# UK citizen marrying US citizen in the United States.



## meganm88 (May 2, 2015)

Hi, my fiance is a citizen of the UK he is coming over for holiday in July. Recently we had discussed getting married while he is over here. We weren't sure if it was legal for us to get married while he's here on a B-2 visitor visa. He isn't planning on moving over here and will have a return ticket. We're planning on moving my daughter and myself over there once everything gets settled. We were planning on getting married in the uk but it seems to be the harder route. Also if it's legal for us to get married while he's here what all documents would he need to bring along with him. This is the first marriage for both of us and us being citizens of two different countries makes it a tad more confusing. We've been looking online but have only found stuff about staying after being married and becoming a US citizen.

Thank you in advance!


----------



## Davis1 (Feb 20, 2009)

you can marry on the visit ..... then they return to the 
UK and you file for a spousal visa for their return ....takes a year 
spousal visa CR1
Immigrant Visa for a Spouse of a U.S. Citizen (IR1 or CR1)

Or 

For a fiancee visa 
K1 Fiance Visa Process Flowchart and Timeline

US Citizen can apply for a special visa to allow a non-citizen (their fiancée) to enter the country in order to get married to a US citizen inside the US.

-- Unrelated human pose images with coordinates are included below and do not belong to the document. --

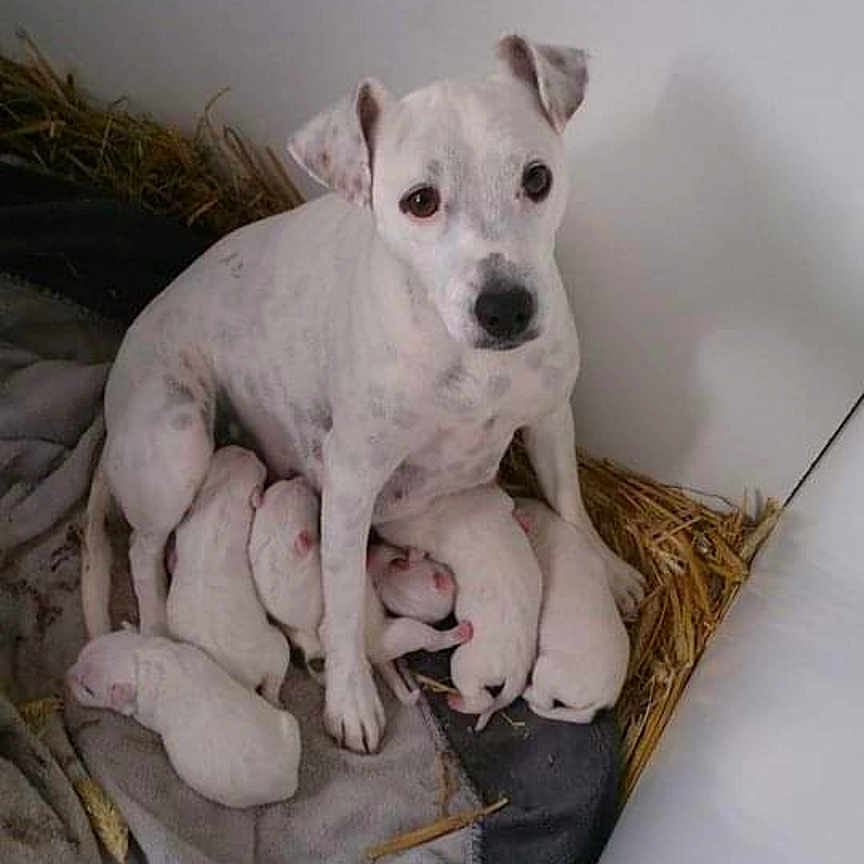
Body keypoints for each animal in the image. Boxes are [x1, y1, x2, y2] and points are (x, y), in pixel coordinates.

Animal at [66, 631, 301, 808]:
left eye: (88, 690)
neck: (140, 660)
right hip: (290, 724)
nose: (67, 675)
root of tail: (291, 779)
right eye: (81, 654)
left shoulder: (144, 710)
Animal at [166, 446, 289, 705]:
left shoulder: (186, 524)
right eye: (257, 462)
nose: (246, 448)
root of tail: (242, 681)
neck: (223, 493)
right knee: (274, 675)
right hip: (274, 649)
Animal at [248, 478, 471, 704]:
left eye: (283, 486)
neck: (277, 554)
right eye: (306, 499)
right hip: (402, 633)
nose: (299, 478)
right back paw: (457, 633)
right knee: (429, 640)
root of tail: (373, 656)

Once issued, the K1 visa will allow the non-citizen to enter the United States legally, for 90 days in order for the marriage ceremony to take place. Once you marry, the non-citizen can remain in the US and may apply for permanent residence. While USCIS processes the application, the non-citizen can remain in the US legally
The US citizen income must meet the require minimum to fulfill the affidavit of support
currently $19912 for a 2 person household


----------